Contact: Collette Adkins Giese, (651) 955-3821

Two Rare Snakes Found in Arizona and New Mexico Get Endangered Species Act Protection 

TUCSON, Ariz.— As part of a landmark 2011 agreement with the Center for Biological Diversity, the U.S. Fish and Wildlife Service finalized Endangered Species Act protections today for the Southwest’s narrow-headed garter snake and northern Mexican garter snake. Threatened by exotic species and the loss and degradation of river and streamside habitats, these nonvenomous, aquatic snakes have undergone massive declines in recent decades.

Narrow-headed garter snake
Narrow-headed garter snake photo © Pierson Hill. This photo is available for media use.

“These two southwestern snakes have been in trouble for years, so I’m glad they’re finally getting the protection they desperately need to survive,” said Collette Adkins Giese, a Center attorney who focuses on the protection of imperiled amphibians and reptiles. “Protecting them, and the shrinking waters of the Southwest, will benefit every other animal that depends on these river systems.”

The decline of Mexican and narrow-headed garter snakes has been caused by the destruction of their streamside habitats through livestock grazing, water withdrawal, and agricultural and urban sprawl, as well as by the introduction and spread of nonnative species like sunfish, bass and crayfish. The snakes have undergone dramatic, range-wide declines in the United States and are now almost entirely limited to small, isolated populations at risk of extirpation. The Fish and Wildlife Service found that 83 percent of the northern Mexican garter snake’s populations in the United States and 76 percent of the narrow-headed garter snake’s populations occur at low densities or may be gone. 

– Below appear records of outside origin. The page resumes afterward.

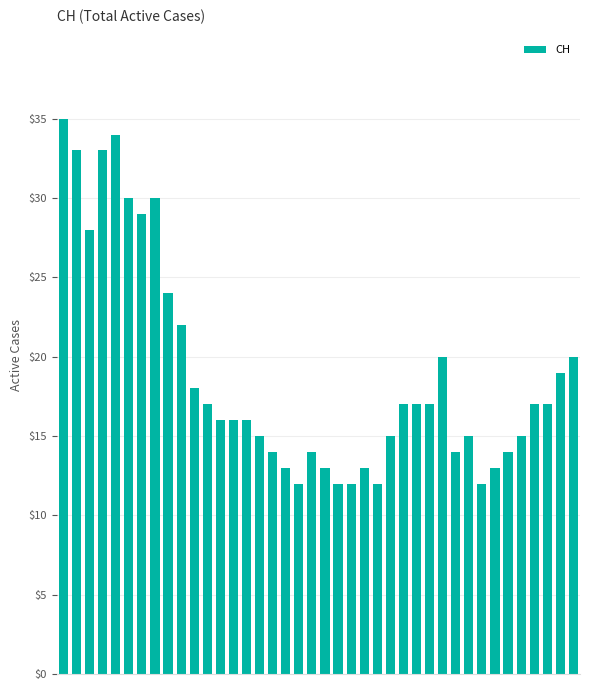

What is the smallest value displayed?

12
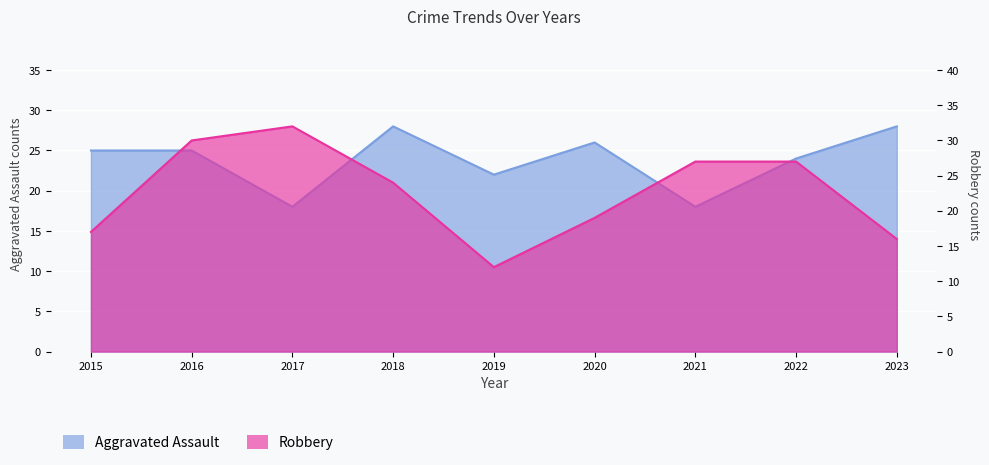

Where is Robbery nearest to the value 22?

2018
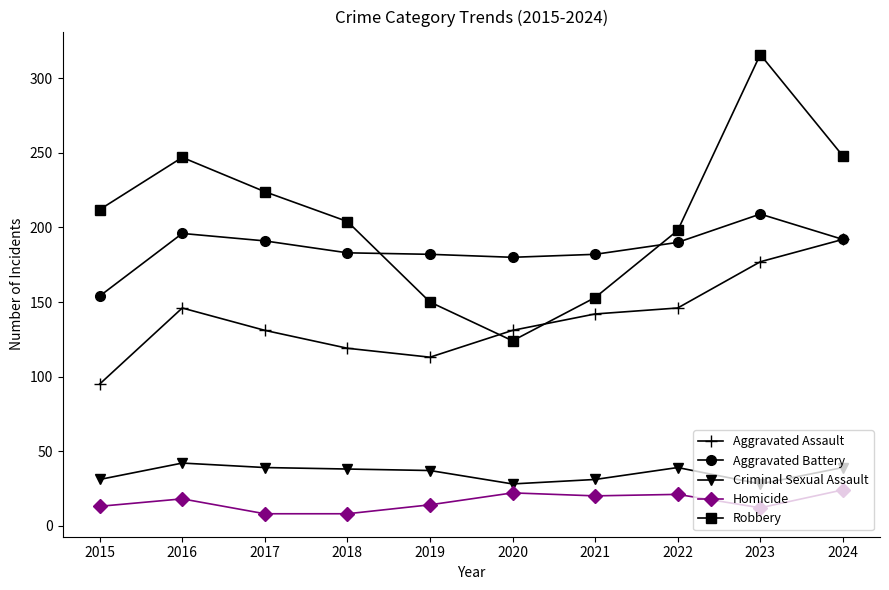

The value of Criminal Sexual Assault at 2020 is 17. True or false?

False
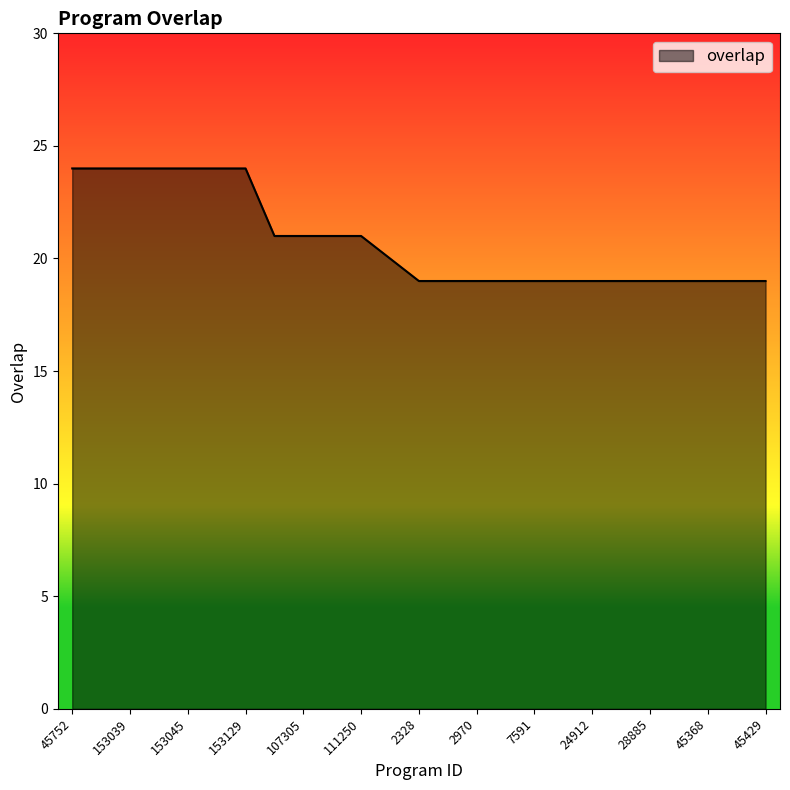

What is the difference between the maximum and minimum values?

5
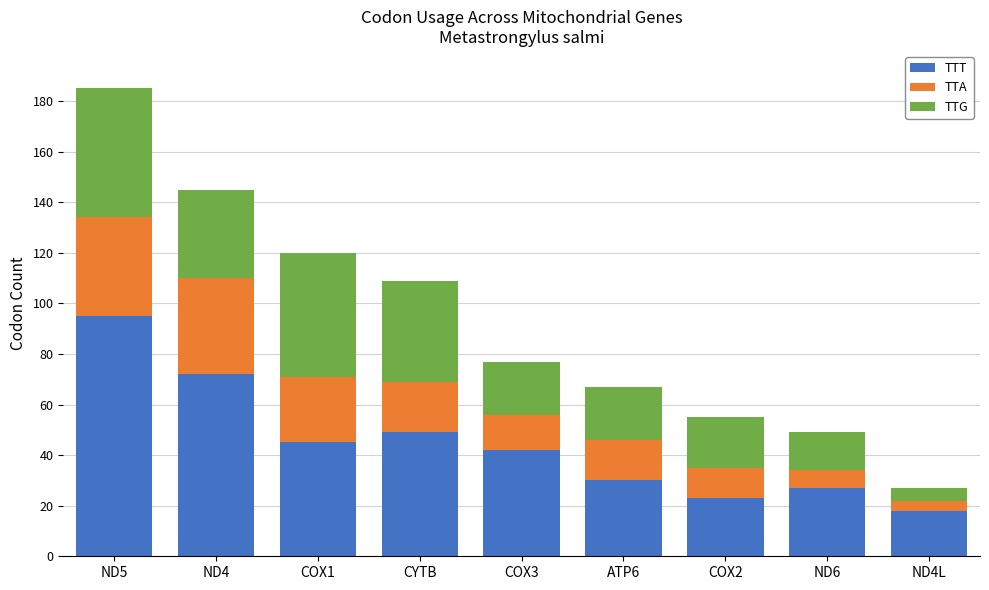

How many data points does each series have?

9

“The decline of these snakes is typical of the catastrophic loss of aquatic animals across the Southwest,” said Adkins Giese. “These snakes depend on native fish and amphibians for their food, and the widespread loss of the snakes and their prey reflects a severe collapse of the food web in southwestern rivers and streams.”

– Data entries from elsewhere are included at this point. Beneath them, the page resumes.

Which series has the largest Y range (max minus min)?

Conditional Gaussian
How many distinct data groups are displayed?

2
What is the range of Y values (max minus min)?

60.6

The Center petitioned for the Mexican garter snake in 2003. After several lawsuits, the snake was designated a candidate for Endangered Species Act protection in 2008. In 2011 the Center submitted a status report documenting the need for Endangered Species Act protection for the narrow-headed garter snake. Under the group’s landmark 2011 settlement with the Fish and Wildlife Service, 120 species have already gained Endangered Species Act protection, including the two snakes, and another 23 have been proposed for protection.

The Center for Biological Diversity is a national, nonprofit conservation organization with more than 775,000 members and online activists dedicated to the protection of endangered species and wild places.